Atravesaron la sala de baile y se encaminaron hacia las puertas giratorias. En cuanto Katie salió a la calle, paró un taxi.

—¿Adónde, señorita?

—¿Adónde vamos? —preguntó Kate a Nick.

—The Boltons, 12.

—Muy bien, jefe —dijo el taxista. Esa palabra trajo malos recuerdos a Danny.

Danny aún no se había sentado cuando notó una mano sobre el muslo. Con el otro brazo, Katie le rodeó el cuello y lo atrajo hacia ella.

—Estoy harta de ser suplente —se sinceró—. Para variar, voy a tomar la iniciativa. Se inclinó hacia él y lo besó.

Cuando el taxi paró delante de casa de Nick, quedaban pocos botones por desabrochar. Katie saltó del taxi y subió corriendo por el camino de entrada, mientras Danny pagaba el segundo taxi de la noche.

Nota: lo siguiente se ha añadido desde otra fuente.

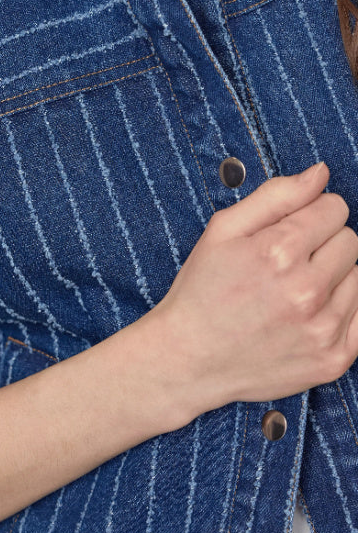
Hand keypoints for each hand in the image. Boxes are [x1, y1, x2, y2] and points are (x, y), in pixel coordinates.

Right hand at [150, 162, 357, 409]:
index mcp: (278, 251)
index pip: (334, 208)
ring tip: (294, 290)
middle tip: (287, 262)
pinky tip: (310, 312)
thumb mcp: (222, 230)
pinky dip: (343, 309)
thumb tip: (320, 174)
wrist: (190, 358)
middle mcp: (306, 290)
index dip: (311, 214)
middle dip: (323, 243)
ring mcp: (323, 328)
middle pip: (351, 240)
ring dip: (334, 277)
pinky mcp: (334, 358)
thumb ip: (275, 196)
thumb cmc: (202, 290)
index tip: (289, 230)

—Ojalá tuviera su edad —comentó el taxista.

Danny rio y se reunió con Katie ante la puerta principal. Tardó un rato en introducir la llave en la cerradura, y cuando entraron dando tumbos en el vestíbulo, ella le quitó la chaqueta. Dejaron un rastro de ropa desde la puerta principal hasta el dormitorio. Ella le arrastró hacia la cama y le empujó encima de ella. Otra cosa que Danny no experimentaba desde hacía mucho tiempo.